Briefly: Identification

Briefly: Identification October 25, 2013

I used to be a boy. Was a boy for the majority of my life, until this year when whatever makes gender do what gender does switched and tumbled and turned toward ‘girl’. Which was weird and disconcerting and terrifying, honestly.

My expression of myself – lace, ruffles, obnoxious colors, dresses – all stayed the same. Which was off-putting to plenty of people but wonderful to me.

When I first felt myself sliding into girlhood, I resisted. Partially because I knew what being a boy was and enjoyed that. Partially because I didn’t want to be called a fakey faker of fakeness.

I stopped caring about the latter reason.

After all, I was a boy, now I was a girl, that was that, gender was weird.

But, self-identification is insufficient, so I guess I wasn’t really a boy after all. (And am I really a girl? I just don’t know! I can’t identify myself! Help, help, help!)

This whole mess of ‘identity politics’ seems to be brewing all over again. And that’s all it is – a mess.

My identity isn’t actually politics. It’s who I am. If someone can fathom the individuality of gods but not the individuality of humans, there may be a problem.

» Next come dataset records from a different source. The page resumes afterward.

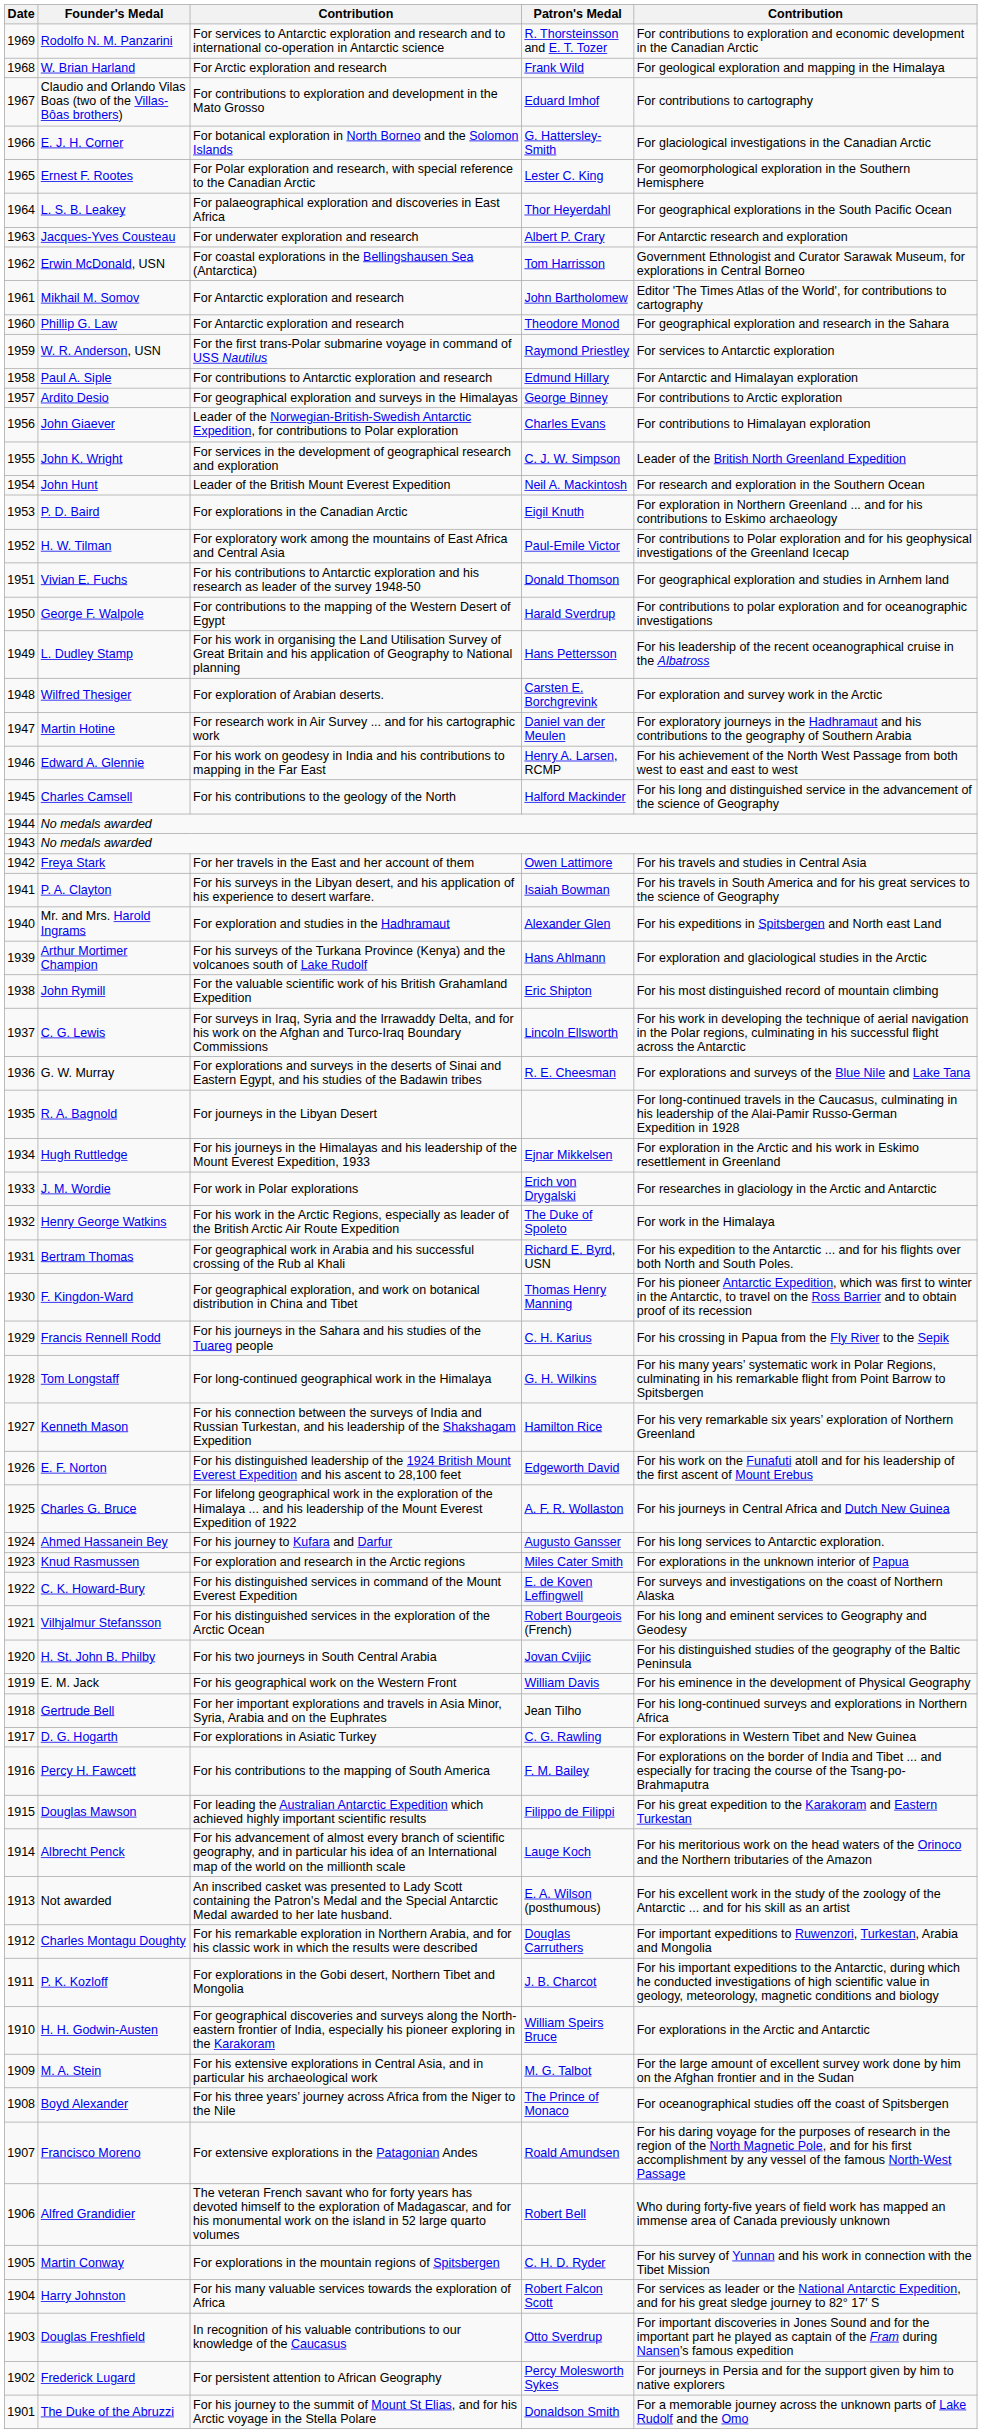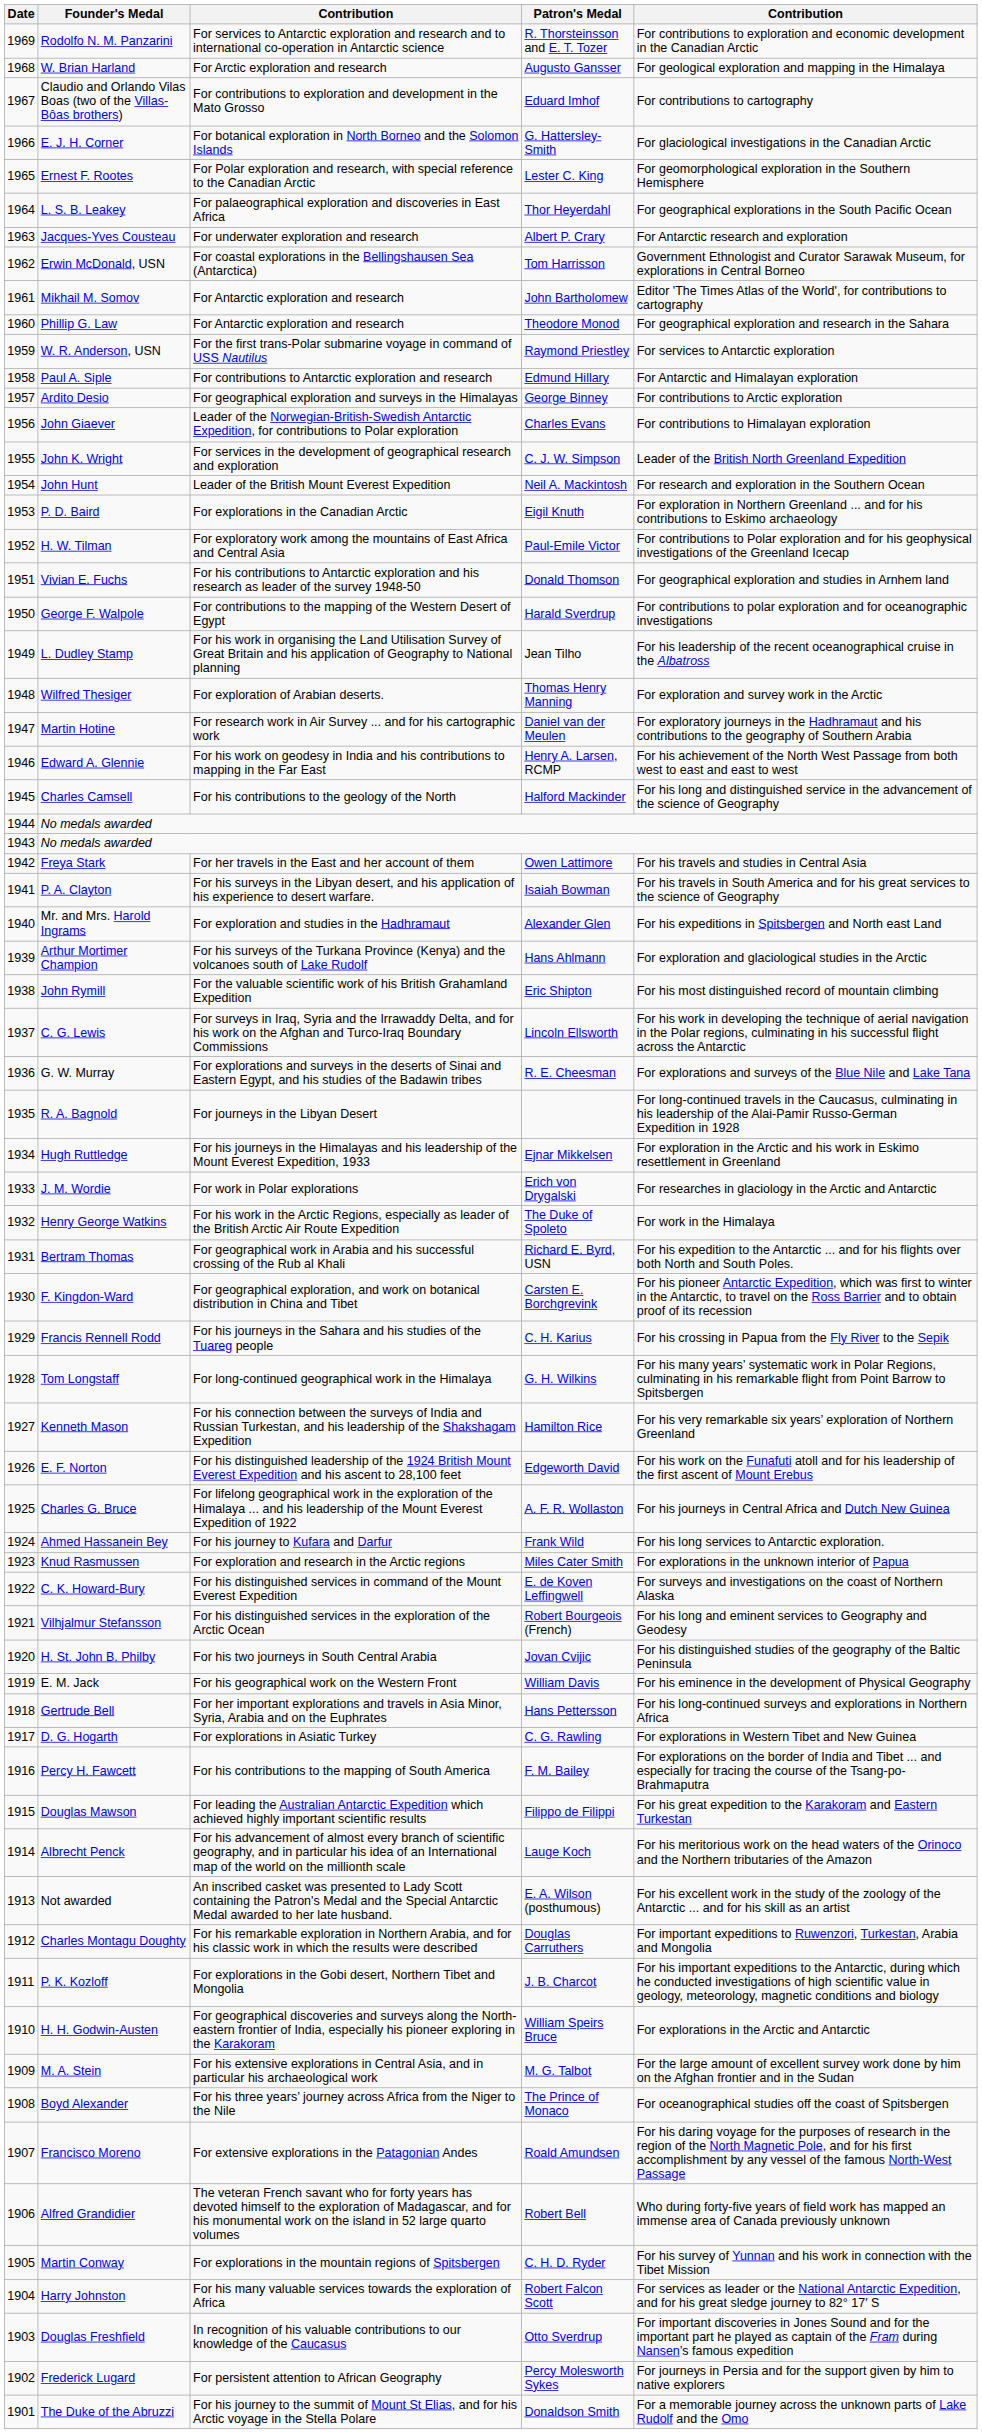W. Brian Harland | Patron's Medal: Frank Wild -> Augusto Gansser
L. Dudley Stamp | Patron's Medal: Hans Pettersson -> Jean Tilho
Wilfred Thesiger | Patron's Medal: Carsten E. Borchgrevink -> Thomas Henry Manning
F. Kingdon-Ward | Patron's Medal: Thomas Henry Manning -> Carsten E. Borchgrevink
Ahmed Hassanein Bey | Patron's Medal: Augusto Gansser -> Frank Wild
Gertrude Bell | Patron's Medal: Jean Tilho -> Hans Pettersson
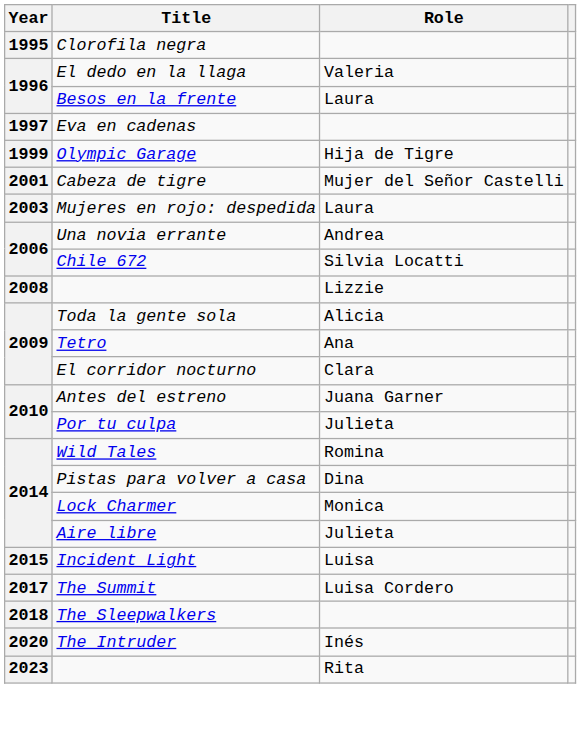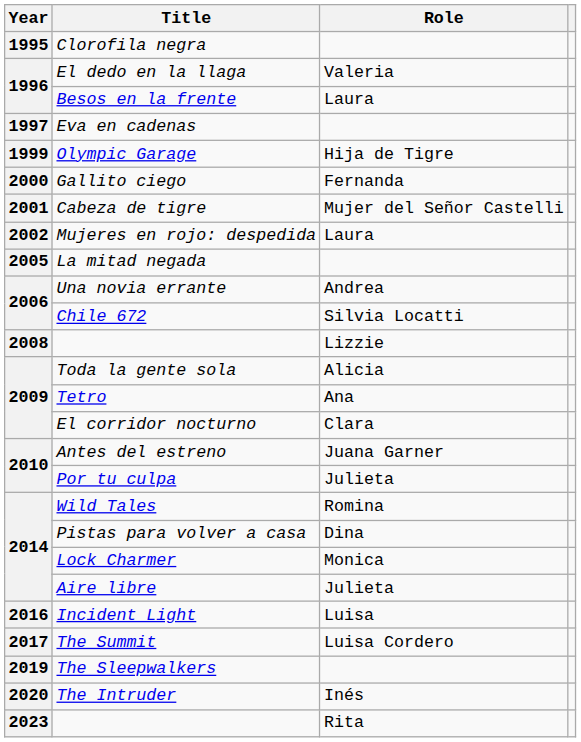+ row: 2000 | Gallito ciego | Fernanda
Mujeres en rojo: despedida | Year: 2003 -> 2002
+ row: 2005 | La mitad negada
Incident Light | Year: 2015 -> 2016
The Sleepwalkers | Year: 2018 -> 2019
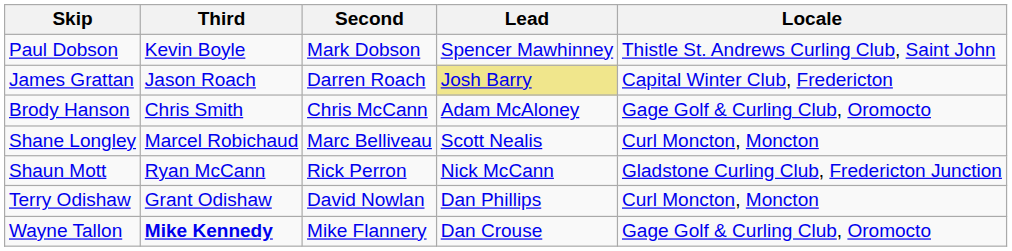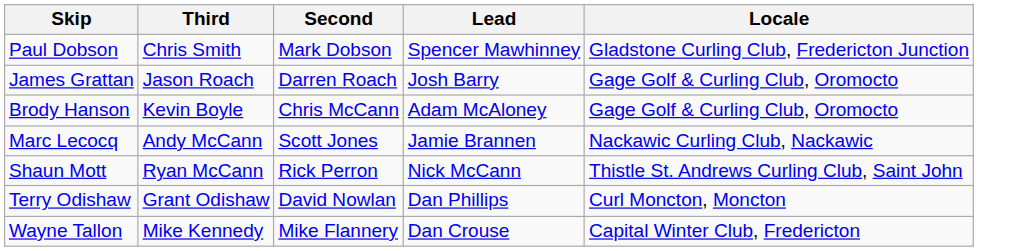Paul Dobson | Third: Kevin Boyle -> Chris Smith
Paul Dobson | Locale: Thistle St. Andrews Curling Club, Saint John -> Gladstone Curling Club, Fredericton Junction
James Grattan | Lead: khaki background -> no background
James Grattan | Locale: Capital Winter Club, Fredericton -> Gage Golf & Curling Club, Oromocto
Brody Hanson | Third: Chris Smith -> Kevin Boyle
+ row: Marc Lecocq | Andy McCann | Scott Jones | Jamie Brannen | Nackawic Curling Club, Nackawic
- row: Shane Longley | Marcel Robichaud | Marc Belliveau | Scott Nealis | Curl Moncton, Moncton
Shaun Mott | Locale: Gladstone Curling Club, Fredericton Junction -> Thistle St. Andrews Curling Club, Saint John
Wayne Tallon | Third: bold -> normal
Wayne Tallon | Locale: Gage Golf & Curling Club, Oromocto -> Capital Winter Club, Fredericton
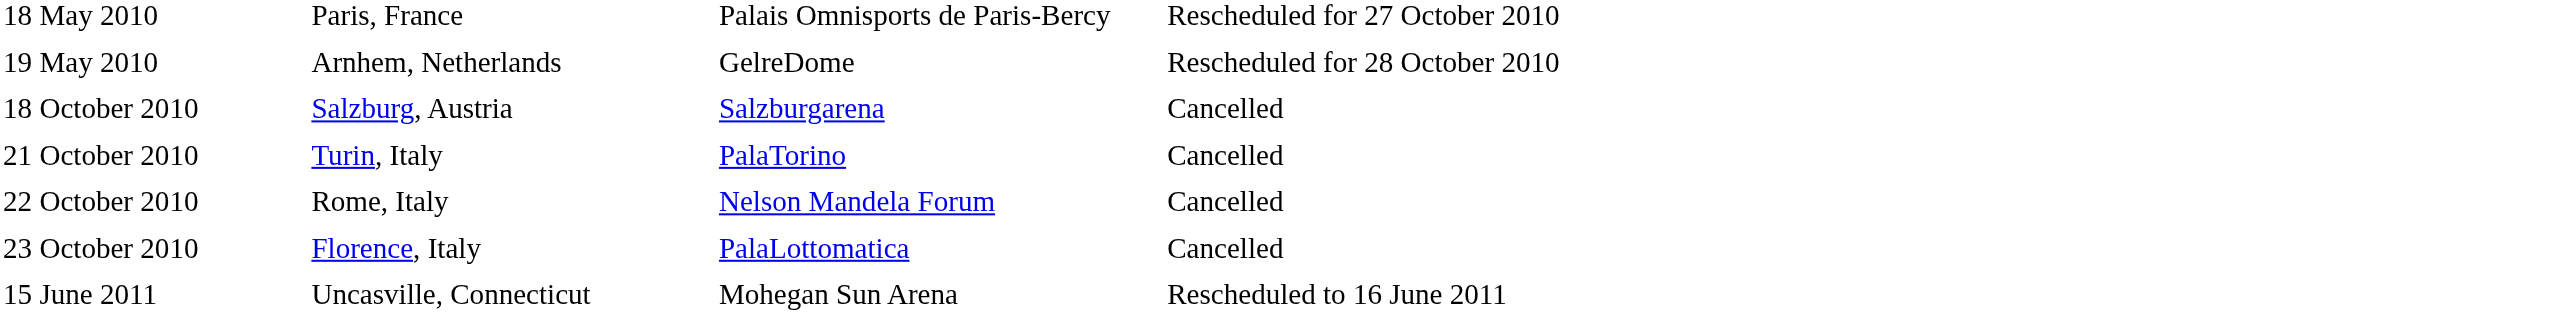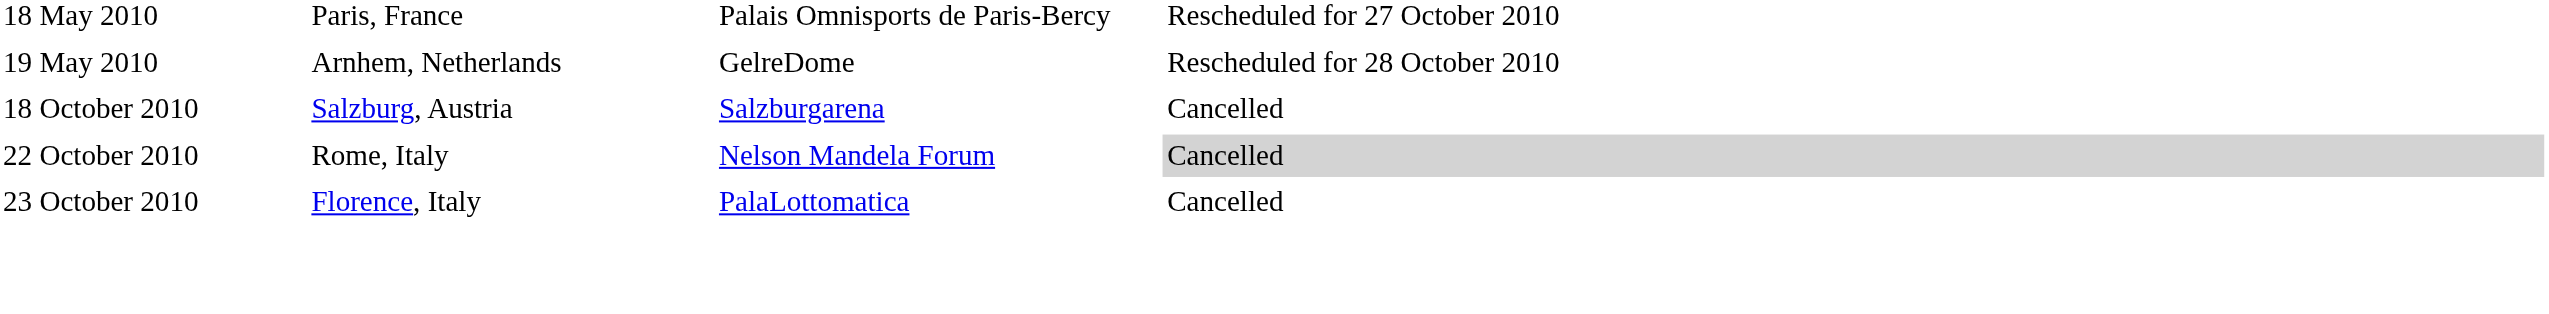- row: 21 October 2010 | Turin, Italy | PalaTorino | Cancelled
22 October 2010 | column 4: no background -> lightgrey background
- row: 15 June 2011 | Uncasville, Connecticut | Mohegan Sun Arena | Rescheduled to 16 June 2011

We can argue and suss out religion and religious boundaries. We can’t go back and change decades of history. And we shouldn’t ignore the human component of religion and religious identification. If we do, we’re failing to understand a huge part of religion. Religion doesn’t exist in an untouched-by-human-hands vacuum.

I’m not interested in theoreticals that have no place in daily life, or ideals that ignore the human factor. I live in the real world, where everything, everything is messier than it looks on paper – including identity.